There was no space for these poor animals to be ridden in to but ridden they were. I saw seven, I was to find out that there were ten altogether. The most i’d ever seen outside a ground, let alone inside. They used them to push us back. Some of us got hurt. Some retaliated by hitting the horses. If only one had got spooked and reared up, then there would have been carnage. Nerves and tempers on both sides were visibly frayed. Finally the gate was opened after what felt like an hour. Even then, the lead rider couldn’t get her horse to move. What would have happened if this horse had been even more spooked than it was, doesn’t bare thinking about. I saw Andy as I walked up towards the station. I was surprised to see him so close to the front. I saw a lad with his arm round his mate struggling to walk. I helped him up the steps of the station. At best, he had a sprained ankle, at worst, a broken one. If we were shoe horned on to the train getting to the ground, then picture the trains of India on the way back to London Bridge.
Yes, that is a lad on the luggage rack.
We hit London Bridge. We were in full voice, we had come down to Millwall and good or bad, had put on a show. Fluorescent yellow, blue flashing lights and barking dogs led the way down into the tube.
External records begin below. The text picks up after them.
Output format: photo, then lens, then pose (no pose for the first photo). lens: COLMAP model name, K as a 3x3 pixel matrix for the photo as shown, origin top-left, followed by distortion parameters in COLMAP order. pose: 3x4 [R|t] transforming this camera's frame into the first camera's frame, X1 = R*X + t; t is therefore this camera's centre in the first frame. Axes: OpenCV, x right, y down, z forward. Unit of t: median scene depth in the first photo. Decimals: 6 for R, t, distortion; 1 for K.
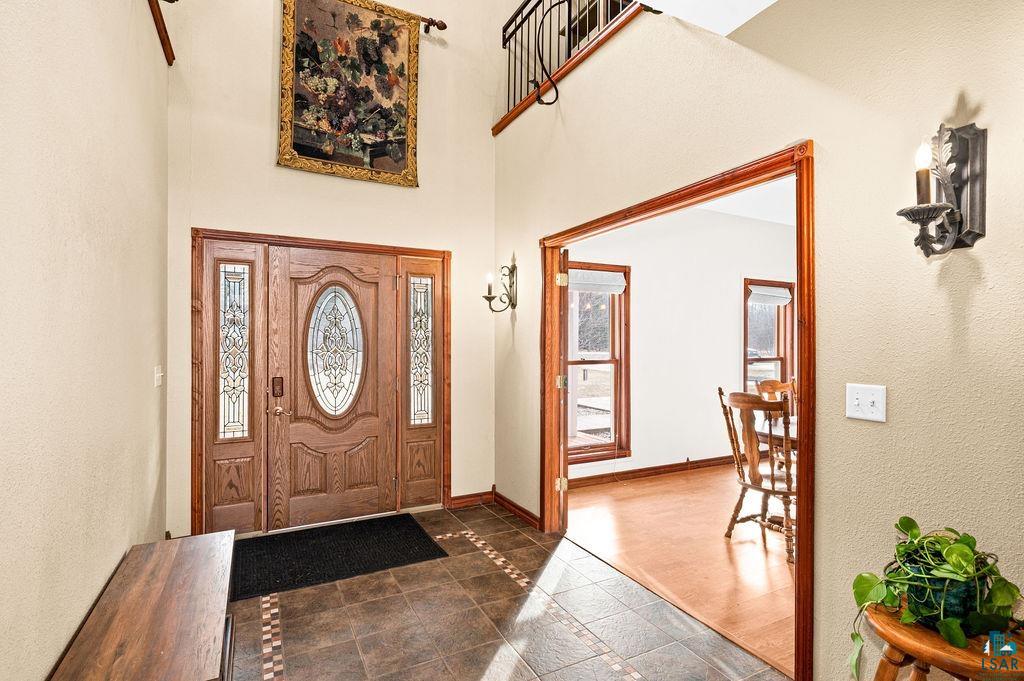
lens RADIAL K [[492.2, 0, 510.0], [0, 492.2, 341.6], [0, 0, 1]] dist [-0.002413, 0.002017]
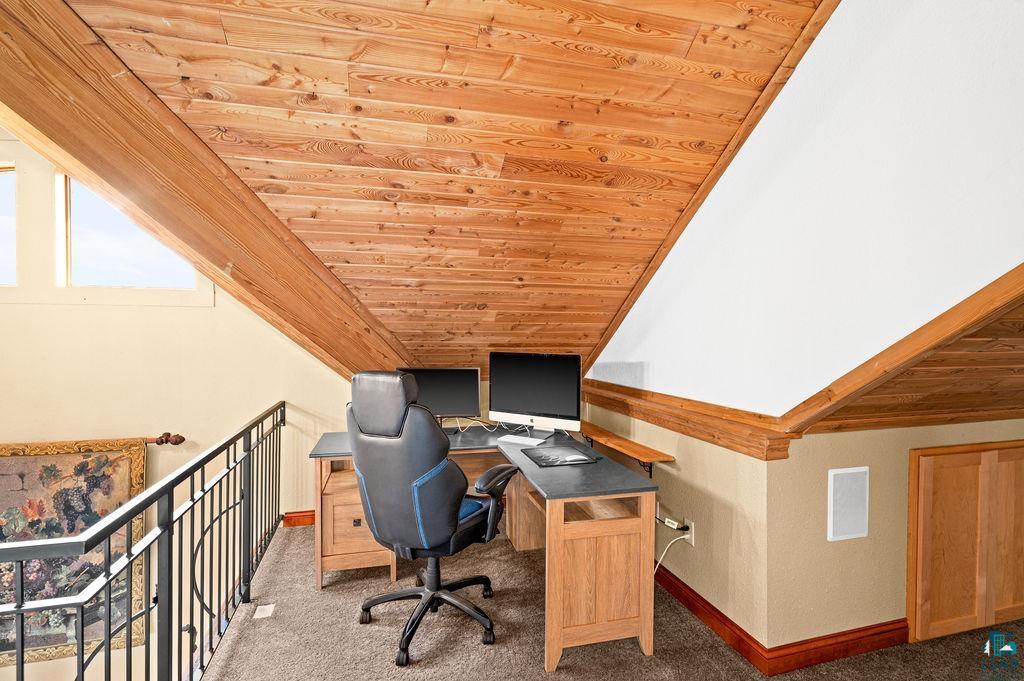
lens RADIAL K [[492.2, 0, 508.1], [0, 492.2, 344.3], [0, 0, 1]] dist [-0.002413, 0.002017]
pose [[0.975908, 0.009400, -0.217978, 0.609502], [-0.004426, 0.999719, 0.023299, -0.882386], [0.218135, -0.021773, 0.975676, 0.358240]]
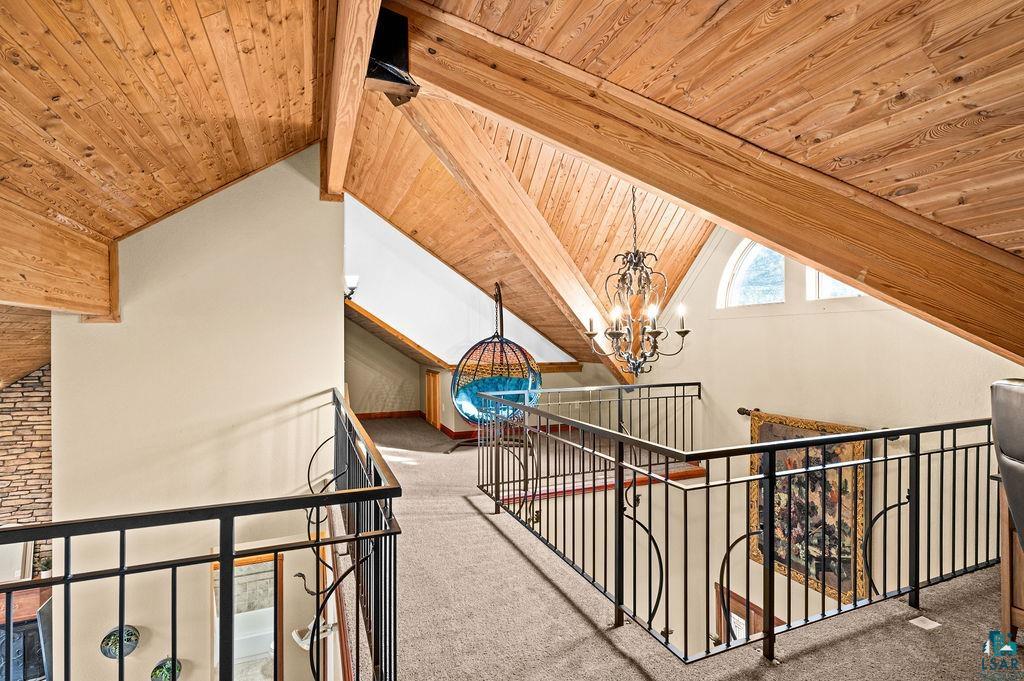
lens RADIAL K [[492.2, 0, 508.1], [0, 492.2, 340.1], [0, 0, 1]] dist [-0.002413, 0.002017]
pose [[-0.106009, 0.002601, -0.994362, 0.839805], [0.010303, 0.999946, 0.001517, -0.879088], [0.994312, -0.010084, -0.106030, 0.460631]]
My plan was to try and take in a couple of pubs off Leicester square but time was now against me so I only managed The Cambridge, a Nicholsons pub on the Charing Cross road. For some unknown reason, the adrenaline was pumping through my veins. Maybe a psychologist will be able to let me know why. Pint drunk, I made my way back to Marylebone. I just about had enough time for a quick half in a deserted Globe before buying a pasty for the train home. I hadn’t eaten all day and so made light work of it. The game might have been a disappointment but then I’m used to that, the day out on the other hand, was eventful to say the least.